- Interactive map of the Arezzo Courthouse area

General information
- Status: Completed
- Location: Arezzo, Tuscany, Italy
- Coordinates: 43°27′50″N 11°53′31″E﻿ / ﻿43.46389°N 11.89194°E
- Construction started: June 2004
- Opening: February 2008; 18 years ago
- Cost: € 14,000,000

Technical details
- Floor area: 30,000 m^{2} (320,000 sq ft)

Design and construction
- Architect: Manfredi Nicoletti

= Arezzo Courthouse =

Judiciary building in Arezzo, Italy

The Arezzo Courthouse (Palazzo di Giustizia di Arezzo) is a judicial complex located in Arezzo, Italy. The building was designed by Italian architect Manfredi Nicoletti and opened in February 2008.

==Description==
The complex comprises two main structures: the first is a renovated building that originally served as the Sanatorium "Antonio Garbasso" and now houses most of the court offices. The second structure was constructed between 2004 and 2008 and serves multiple functions, including parking facilities, archives, a large multi-level lobby, two substantial double-height courtrooms, various offices, a press room, as well as restrooms and ancillary spaces.
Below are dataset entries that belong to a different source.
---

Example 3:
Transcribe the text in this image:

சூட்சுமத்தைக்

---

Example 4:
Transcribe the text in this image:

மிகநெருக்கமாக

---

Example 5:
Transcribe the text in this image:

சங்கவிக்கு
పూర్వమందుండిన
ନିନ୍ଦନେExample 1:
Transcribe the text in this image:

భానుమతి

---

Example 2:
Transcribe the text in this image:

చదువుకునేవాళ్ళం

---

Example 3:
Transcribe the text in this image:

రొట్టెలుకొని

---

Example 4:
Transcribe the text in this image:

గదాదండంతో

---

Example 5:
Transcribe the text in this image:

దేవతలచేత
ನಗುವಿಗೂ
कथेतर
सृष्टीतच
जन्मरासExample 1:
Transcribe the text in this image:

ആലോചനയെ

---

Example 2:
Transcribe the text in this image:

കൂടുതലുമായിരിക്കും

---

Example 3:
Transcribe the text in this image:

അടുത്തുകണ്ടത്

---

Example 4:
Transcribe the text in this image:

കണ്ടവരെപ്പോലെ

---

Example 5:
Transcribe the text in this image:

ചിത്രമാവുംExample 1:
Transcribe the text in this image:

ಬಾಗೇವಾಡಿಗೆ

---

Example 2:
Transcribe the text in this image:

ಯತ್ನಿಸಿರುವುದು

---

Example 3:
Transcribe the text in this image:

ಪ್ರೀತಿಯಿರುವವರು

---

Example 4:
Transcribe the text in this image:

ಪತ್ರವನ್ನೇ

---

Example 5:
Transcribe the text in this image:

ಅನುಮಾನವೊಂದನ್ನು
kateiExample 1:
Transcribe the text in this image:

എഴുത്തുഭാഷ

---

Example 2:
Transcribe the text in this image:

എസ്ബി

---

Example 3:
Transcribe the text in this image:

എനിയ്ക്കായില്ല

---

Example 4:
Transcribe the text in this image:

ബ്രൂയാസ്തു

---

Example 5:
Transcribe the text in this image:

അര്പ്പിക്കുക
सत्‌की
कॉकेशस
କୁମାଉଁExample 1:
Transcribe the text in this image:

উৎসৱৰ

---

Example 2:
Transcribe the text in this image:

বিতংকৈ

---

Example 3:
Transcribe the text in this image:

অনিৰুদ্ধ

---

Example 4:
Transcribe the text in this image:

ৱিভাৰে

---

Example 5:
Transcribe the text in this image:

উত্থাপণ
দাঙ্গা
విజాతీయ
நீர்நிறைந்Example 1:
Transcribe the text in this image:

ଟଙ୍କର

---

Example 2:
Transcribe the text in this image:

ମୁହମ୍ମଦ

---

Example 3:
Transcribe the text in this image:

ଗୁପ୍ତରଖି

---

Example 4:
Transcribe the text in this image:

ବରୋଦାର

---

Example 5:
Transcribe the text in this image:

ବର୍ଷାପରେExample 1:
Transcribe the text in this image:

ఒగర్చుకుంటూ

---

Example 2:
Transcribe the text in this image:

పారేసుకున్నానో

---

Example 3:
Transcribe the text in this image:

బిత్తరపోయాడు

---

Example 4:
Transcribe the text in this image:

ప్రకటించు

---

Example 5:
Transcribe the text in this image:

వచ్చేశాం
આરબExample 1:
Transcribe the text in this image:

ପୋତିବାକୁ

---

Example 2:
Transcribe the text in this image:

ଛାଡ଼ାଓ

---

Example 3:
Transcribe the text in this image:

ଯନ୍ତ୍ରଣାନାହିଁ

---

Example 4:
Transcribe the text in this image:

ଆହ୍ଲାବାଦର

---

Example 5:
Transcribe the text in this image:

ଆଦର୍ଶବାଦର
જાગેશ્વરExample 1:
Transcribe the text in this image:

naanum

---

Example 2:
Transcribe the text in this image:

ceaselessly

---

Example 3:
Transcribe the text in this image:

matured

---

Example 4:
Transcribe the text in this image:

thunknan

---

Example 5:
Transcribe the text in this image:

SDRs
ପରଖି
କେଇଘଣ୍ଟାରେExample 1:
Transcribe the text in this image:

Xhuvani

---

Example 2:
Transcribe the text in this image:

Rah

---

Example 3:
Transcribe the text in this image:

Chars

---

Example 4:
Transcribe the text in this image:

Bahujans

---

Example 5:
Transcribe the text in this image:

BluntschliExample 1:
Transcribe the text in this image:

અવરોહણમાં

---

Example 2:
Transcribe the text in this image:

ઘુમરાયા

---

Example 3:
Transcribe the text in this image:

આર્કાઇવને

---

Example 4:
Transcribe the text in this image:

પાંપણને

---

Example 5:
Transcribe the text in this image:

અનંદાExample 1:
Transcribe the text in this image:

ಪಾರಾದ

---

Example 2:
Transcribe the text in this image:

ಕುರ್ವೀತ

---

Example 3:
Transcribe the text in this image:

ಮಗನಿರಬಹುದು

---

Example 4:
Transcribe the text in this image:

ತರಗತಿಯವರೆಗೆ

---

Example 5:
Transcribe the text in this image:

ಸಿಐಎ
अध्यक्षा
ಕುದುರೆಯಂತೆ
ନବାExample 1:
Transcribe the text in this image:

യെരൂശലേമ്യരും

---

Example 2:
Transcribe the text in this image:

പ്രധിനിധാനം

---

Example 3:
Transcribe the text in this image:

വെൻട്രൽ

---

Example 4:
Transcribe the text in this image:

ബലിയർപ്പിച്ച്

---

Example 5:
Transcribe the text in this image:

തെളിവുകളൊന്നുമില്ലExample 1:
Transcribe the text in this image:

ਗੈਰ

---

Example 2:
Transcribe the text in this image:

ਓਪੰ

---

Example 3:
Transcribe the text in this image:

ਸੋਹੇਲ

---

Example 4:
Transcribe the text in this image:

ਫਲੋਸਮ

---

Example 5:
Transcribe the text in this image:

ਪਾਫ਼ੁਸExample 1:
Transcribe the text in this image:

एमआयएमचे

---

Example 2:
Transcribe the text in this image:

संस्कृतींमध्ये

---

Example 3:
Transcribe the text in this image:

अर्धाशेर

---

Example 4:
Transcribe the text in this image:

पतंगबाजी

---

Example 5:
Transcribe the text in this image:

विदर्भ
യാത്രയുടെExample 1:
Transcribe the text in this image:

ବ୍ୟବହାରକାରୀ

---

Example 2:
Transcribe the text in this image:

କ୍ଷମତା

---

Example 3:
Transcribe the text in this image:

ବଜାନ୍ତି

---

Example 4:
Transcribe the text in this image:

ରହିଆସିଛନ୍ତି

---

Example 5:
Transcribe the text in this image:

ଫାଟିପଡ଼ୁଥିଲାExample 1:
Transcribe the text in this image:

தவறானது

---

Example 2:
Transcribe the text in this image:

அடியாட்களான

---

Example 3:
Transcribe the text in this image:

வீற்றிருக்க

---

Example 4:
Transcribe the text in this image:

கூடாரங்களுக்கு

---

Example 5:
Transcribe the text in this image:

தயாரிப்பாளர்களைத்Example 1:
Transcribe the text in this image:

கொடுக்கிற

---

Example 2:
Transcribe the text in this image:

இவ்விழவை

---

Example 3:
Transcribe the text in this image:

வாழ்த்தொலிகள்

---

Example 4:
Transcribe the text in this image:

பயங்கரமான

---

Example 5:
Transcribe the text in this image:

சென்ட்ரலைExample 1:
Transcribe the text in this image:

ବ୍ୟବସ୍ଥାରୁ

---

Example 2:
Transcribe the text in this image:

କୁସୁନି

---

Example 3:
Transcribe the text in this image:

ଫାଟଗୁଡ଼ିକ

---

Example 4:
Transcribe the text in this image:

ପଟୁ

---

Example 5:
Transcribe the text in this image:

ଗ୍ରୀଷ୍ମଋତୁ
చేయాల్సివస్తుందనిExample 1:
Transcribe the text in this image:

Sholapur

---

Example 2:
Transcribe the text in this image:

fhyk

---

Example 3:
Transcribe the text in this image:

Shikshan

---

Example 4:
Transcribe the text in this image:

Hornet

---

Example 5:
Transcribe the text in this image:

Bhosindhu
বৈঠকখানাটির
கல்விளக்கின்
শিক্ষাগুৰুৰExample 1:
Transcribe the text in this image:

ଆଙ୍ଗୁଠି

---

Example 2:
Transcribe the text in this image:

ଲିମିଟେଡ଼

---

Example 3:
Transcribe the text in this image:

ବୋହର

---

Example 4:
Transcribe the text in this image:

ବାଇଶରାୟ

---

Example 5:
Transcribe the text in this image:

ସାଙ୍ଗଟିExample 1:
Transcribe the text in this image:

This building features a solid, geometrically complex form.

The layout of the complex is based on an elliptical plan derived from a conical section with an inclined vertex. The curved granite wall follows the surface of the cone, although its external façade is composed of flat slabs of identical size. The southern façade consists of two undulating surfaces. These complex curves are realized using straightforward structural elements—rectilinear steel pillars positioned at various angles, supporting modular steel connecting components arranged in a rectilinear configuration.

The architectural design of the new building incorporates two fundamental bioclimatic principles: passive cooling and heating. Accordingly, the façade is designed to be more sheltered on the northern side, while it is more open on the southern side to facilitate optimal climate regulation and reduce energy consumption.